The Brazilian participants were from seven different sectors: academic, business, favelas (slums), judicial, legal, non-profit organizations and students. With a wide array of citizens deliberating about how to best implement alternative dispute resolutions in their country, the outcome of the country’s consensus building is more likely to be a solution that is realistic for the country and its citizens.
The 16-week Brazil program started with four weeks of training in consensus-building methods. The training took place through online videos and real-time seminars. The following 12 weeks were the heart of the project when participants built consensus about the state of their country’s current conflict resolution system. Next, they explored the potential of the multi-door courthouse in the Brazilian context. Finally, the participants built consensus about the systemic approach necessary for the implementation phase to maximize their dispute resolution system.

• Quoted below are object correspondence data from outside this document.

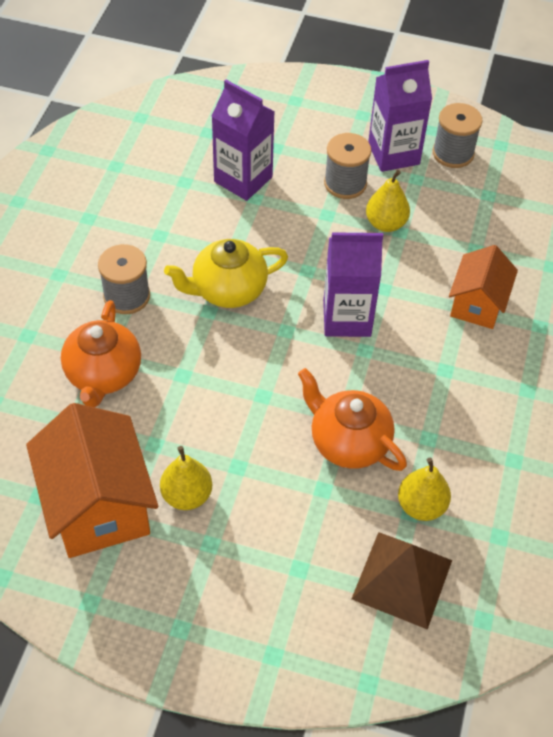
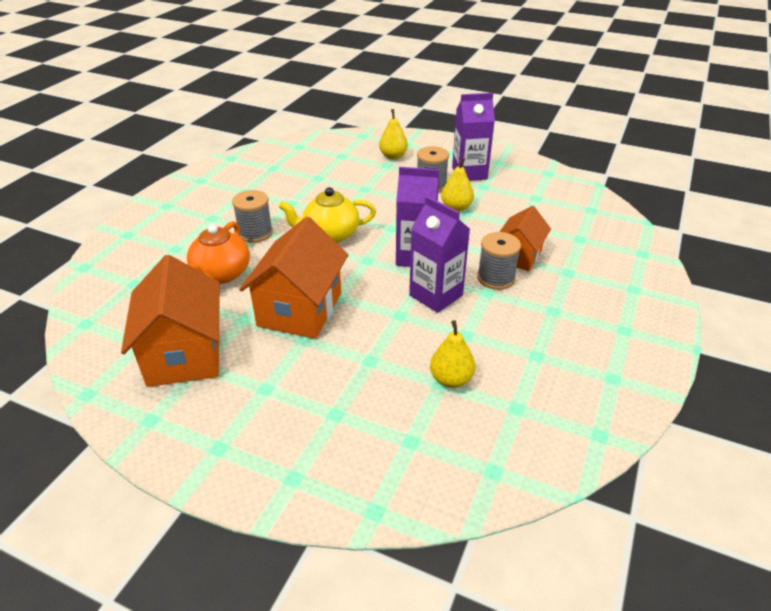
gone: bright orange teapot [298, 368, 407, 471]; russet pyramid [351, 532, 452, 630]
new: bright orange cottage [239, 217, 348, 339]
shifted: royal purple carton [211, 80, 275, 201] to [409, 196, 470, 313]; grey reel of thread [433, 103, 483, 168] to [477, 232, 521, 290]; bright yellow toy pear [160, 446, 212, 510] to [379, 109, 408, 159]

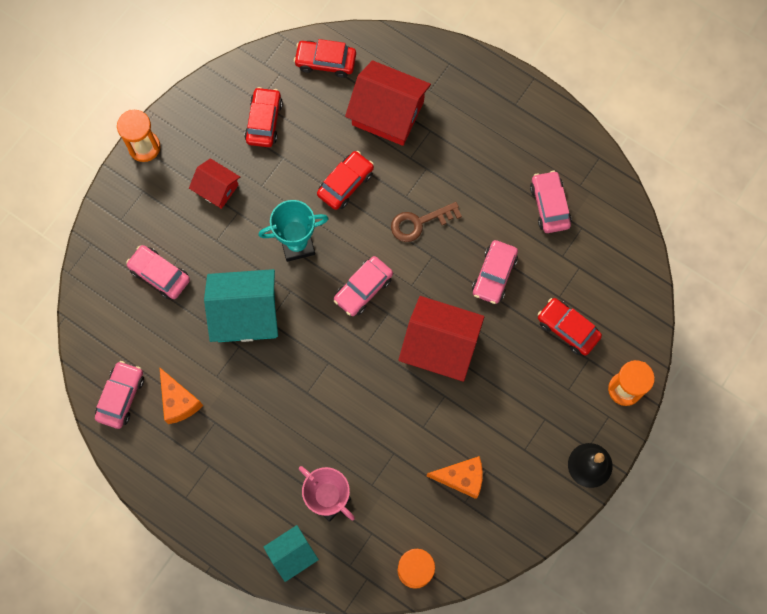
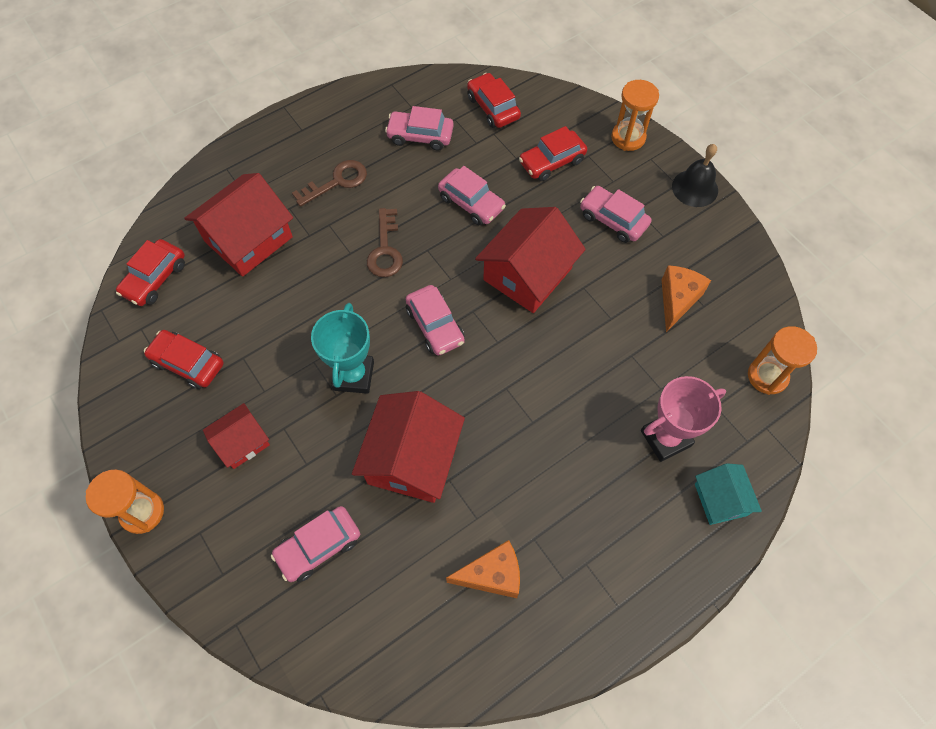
new: russet key [292, 160, 367, 207]
shifted: scarlet automobile [317, 151, 374, 210] to [467, 73, 521, 128]; pink automobile [95, 361, 144, 429] to [580, 186, 651, 243]
repainted: teal cottage [204, 269, 278, 342] to scarlet cottage [352, 391, 465, 503]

Brazilian participants agreed that they would like to implement the multi-door courthouse in their country. They also documented their different perspectives, interests and values in the project, which will be used in the ongoing consensus-building process.
After the project was completed, experts, collaborators and participants convened at the St. Thomas School of Law in Minneapolis to compile and discuss the project’s outcome. The project’s consensus was published in the Cardozo Journal of Conflict Resolution. Now it is up to the Brazilians to move toward the collective vision they expressed. “There has not been one person who has implemented and developed a project the way Mariana has been able to in Brazil,” Sander said. “Other students have applied some of what they learned [at Harvard], but the scope of what she’s doing is larger than anything I know of.”
Other ADR Projects
Since the completion of the Brazil consensus-building project, the UST International ADR Research Network has taken on other projects, such as collaborating in the drafting of role simulations for the American Bar Association Representation in Mediation National Competition. Participants from various countries continue to work together to create simulations that reflect some of the real-world issues that lawyers and parties face in mediation every day.
Author: Joanna Salmen, 3L, is the editor of the School of Law’s newspaper, Tommie Law News, and she works in the Communication Department.
ADR Expert Fits with School of Law Mission
When Mariana Hernandez-Crespo was looking for faculty positions, many law schools wanted to hire her. Her credentials were strong – she earned a law degree at the Universidad Catolica Andres Bello in Caracas, Venezuela, and holds J.D. and LL.M. degrees from Harvard Law School.
In 2006 she joined the University of St. Thomas School of Law faculty. Dean Thomas Mengler attributed the successful recruitment of Hernandez-Crespo to her connection to the law school’s mission.
When visiting campus, Hernandez-Crespo said she found St. Thomas to be a warm community in which the faculty and students interacted closely. She noticed a faculty member engaged in friendly conversation in the hallway with the cleaning staff, calling them by their first names. For Hernandez-Crespo, such details were living examples of the university’s commitment to firm principles of social justice. She thought it was important to be a part of a community in which people are not seen as fungible but as unique individuals.“She is effective at bringing the right people together to share ideas,” Mengler said. “The UST International ADR Research Network helps to educate a lot of lawyers, judges, academics and others to better understand how they could establish and implement ADR processes in their country.”